What Mark Grinis, Ernst & Young partner and leader of the firm's Distressed Real Estate team, recently described as the "dog days of real estate distress" may be coming to an end. Two stories in the news today clearly suggest that the perfect storm of a U.S. economy on the skids, an increase in commercial loan delinquencies, the weight of maturing commercial loans and the lack of adequate refinancing options, signals a crisis of 1980s proportions is ready to hit the nation's real estate lenders.
A story currently on the Dow Jones Newswire cites several major banks including SunTrust, KeyCorp and Wells Fargo are all reporting or projecting higher nonperforming loan portfolios in their commercial real estate lending operations. Real estate watchers have been "waiting for the other shoe to drop" on distress for more than six months now and it seems we are close to a crisis.
It's not hard to see why. Last week, Moody's reported that commercial real estate values around the U.S. dropped in May and its Commercial Property Price indexes had fallen by more than a third from their peak in October 2007. No wonder then, that buildings of all stripes are being handed back to lenders, even in markets previously considered recession proof -- like New York City. Delinquencies on commercial real estate loans averaged 6.4 percent last quarter, almost double what it was a year earlier and four times the levels witnessed in 2007, according to the Federal Reserve.
In San Francisco, Hines Interests this week confirmed it would hand back the keys to 333 Bush Street after a large law firm and anchor tenant defaulted on its 250,000 square foot lease and filed for bankruptcy and two high profile hotels, the Four Seasons on Market Street and Nob Hill's Stanford Court are reportedly in default. These are likely just the tip of an iceberg that will shake the foundations of real estate markets throughout the country.

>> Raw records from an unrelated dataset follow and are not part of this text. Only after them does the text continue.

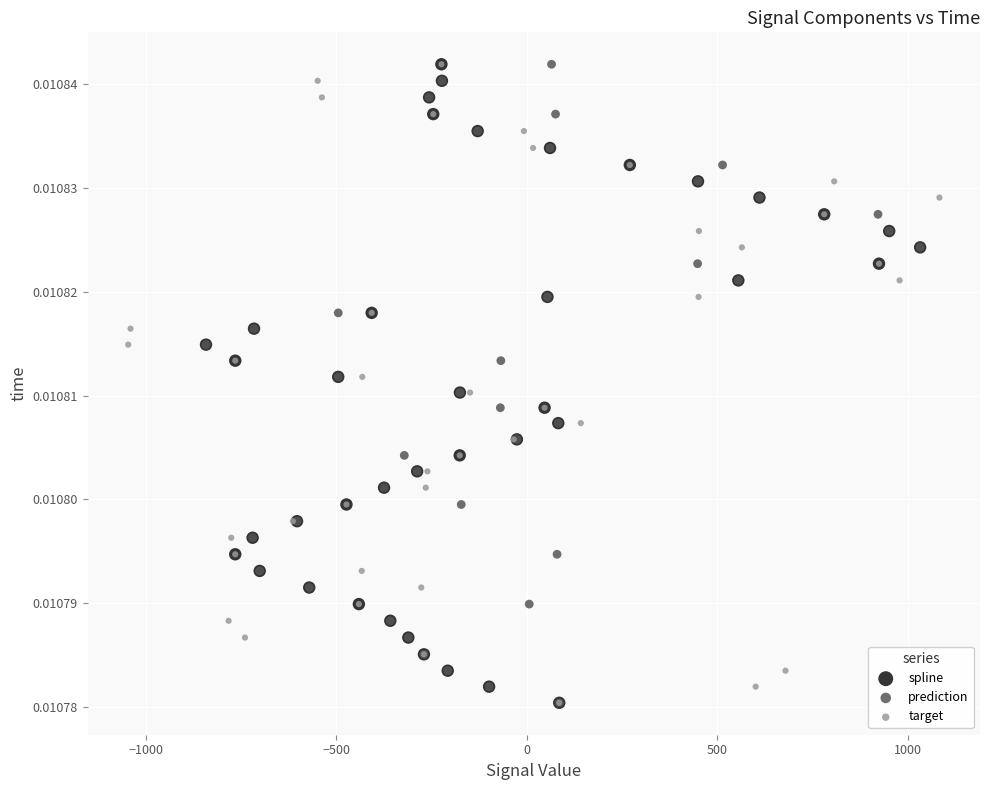

What are all the series names shown in the legend?

spline, prediction, target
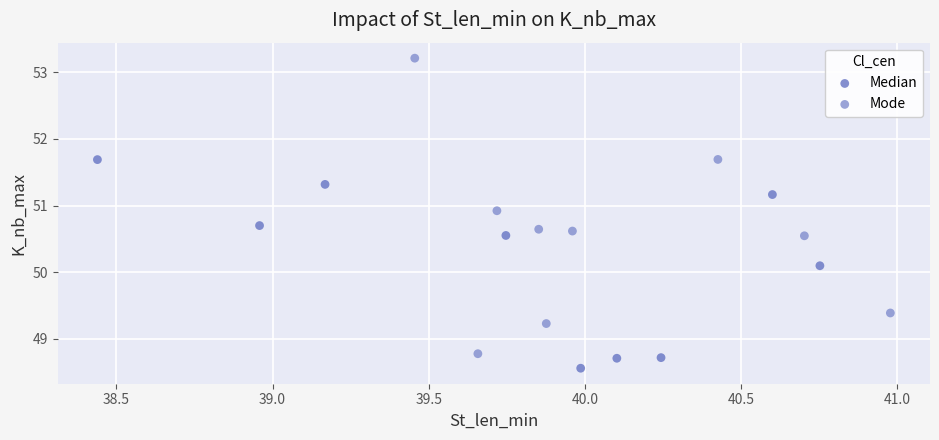

Which series contains the highest Y value?

Mode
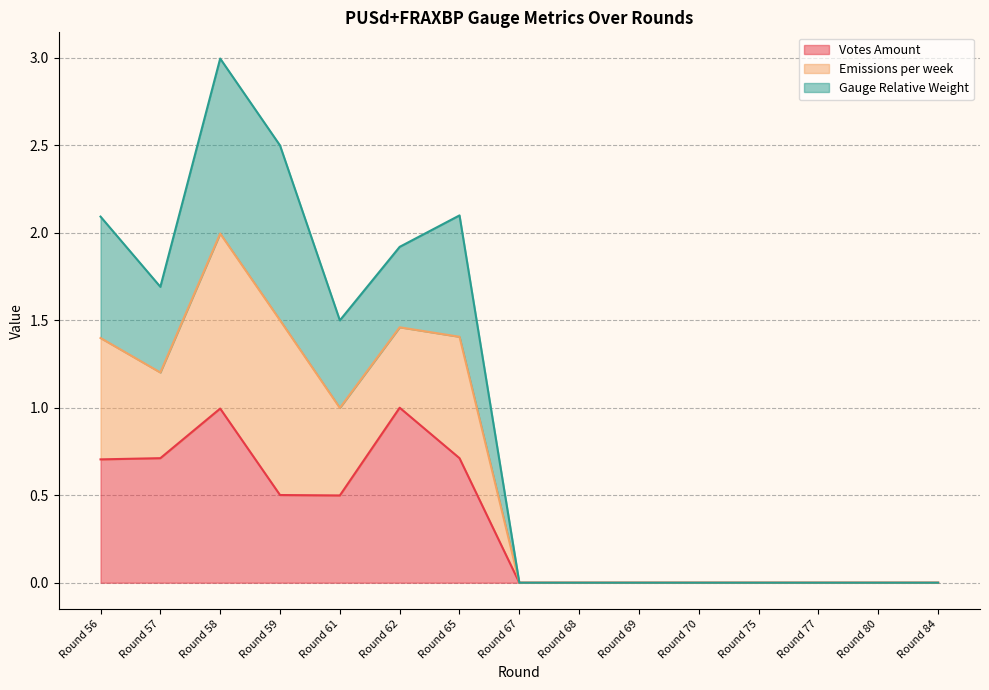

What is the average value of the Votes Amount series?

0.3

However, the damage to the broader U.S. economy is unlikely to be anywhere near as bad as we've already witnessed from the subprime market fiasco since the housing mortgage market is roughly three times bigger than the commercial real estate loan market. And a lot of commercial real estate owners either sold off major assets near the peak in 2007 and are sitting on cash or maintained some discipline and didn't lever up acquisitions with cheap short term debt. Nevertheless, hold on to your hats, it's going to be a bumpy ride for the balance of this year and probably well into next.